Try this:

> a
  x y z
1 1 1 1
2 2 2 2
3 1 1 3
4 4 4 4
5 3 3 5
> # create indices of groups
> indices <- split(seq(nrow(a)), list(a$x, a$y), drop=TRUE)
> combine <- lapply(indices, function(.ind){
+     # create a row representing the max of z
+     c(x=a$x[.ind[1]], y=a$y[.ind[1]], z=max(a$z[.ind]))
+ })
> do.call('rbind', combine)  # put back into a matrix
    x y z
1.1 1 1 3
2.2 2 2 2
3.3 3 3 5
4.4 4 4 4
>



On 3/31/07, Deepak Manohar <[EMAIL PROTECTED]> wrote:
>
> Hi team,
>   I have the data of the form:
>
> > a<- data.frame(x=c(1,2,1,4,3), y=c(1,2,1,4,3), z=c(1,2,3,4,5))
>
> I need the output of the form
>
> > b<- data.frame(x=c(1,2,3,4), y=c(1,2,3,4), z=(3,2,5,4) )
>
> As you can see, the Z value contains the maximum for each of the (x,y)
> combinations.
>
> I used
> > c<-by(a$z, list(x=a$x, y=a$y), max)
> > c[,]
>   y
> x    1  2  3  4
> 1  3 NA NA NA
> 2 NA  2 NA NA
> 3 NA NA  5 NA
> 4 NA NA NA  4
>
> Not sure If I have any standard function to convert this to the data
> frame that I need.
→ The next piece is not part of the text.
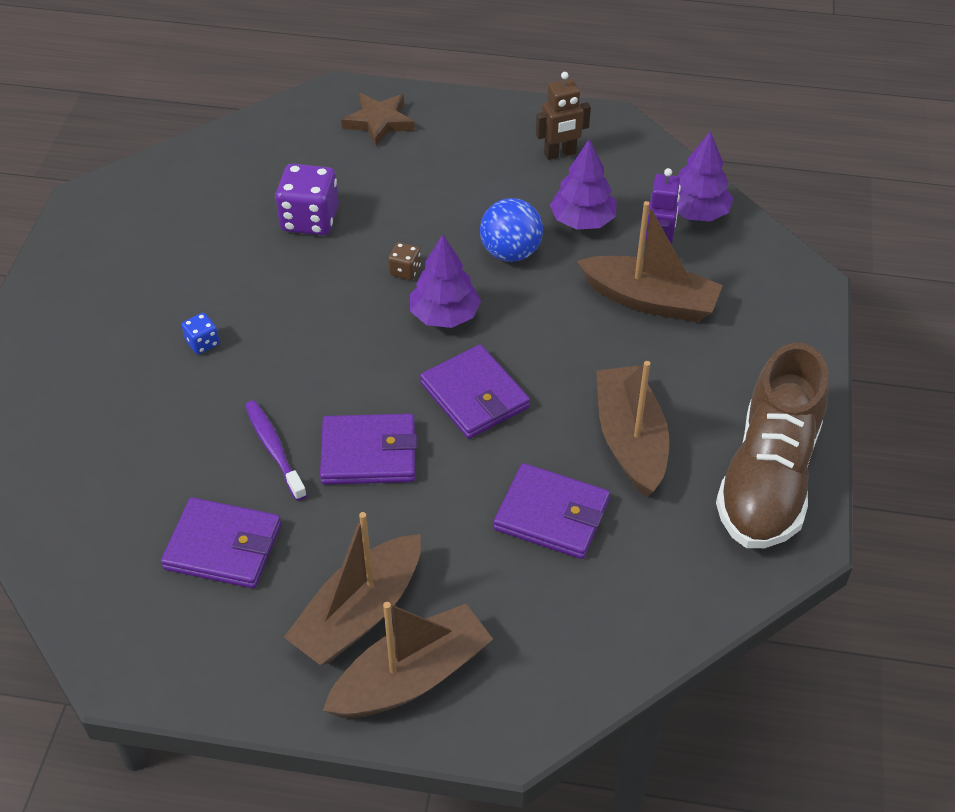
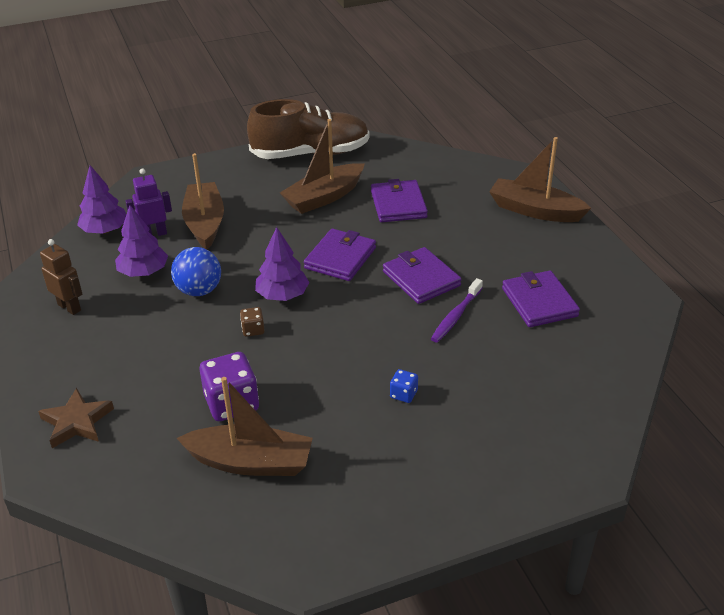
camera: 120 degrees left, 10 degrees down
(359, 613) = (521, 239): brown boat -> brown boat (250, 462)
Can you help me convert the last array into the
> data frame? If there is any other way apart from using the "by"
> function, please inform me regarding that as well.
>
> -- Deepak Manohar T
>
> ______________________________________________
> R-help@stat.math.ethz.ch mailing list
> https://stat.ethz.ch/mailman/listinfo/r-help
> PLEASE do read the posting guide
> http://www.R-project.org/posting-guide.html
> and provide commented, minimal, self-contained, reproducible code.
>



-- 
Jim Holtman
Cincinnati, OH
+1 513 646 9390

What is the problem you are trying to solve?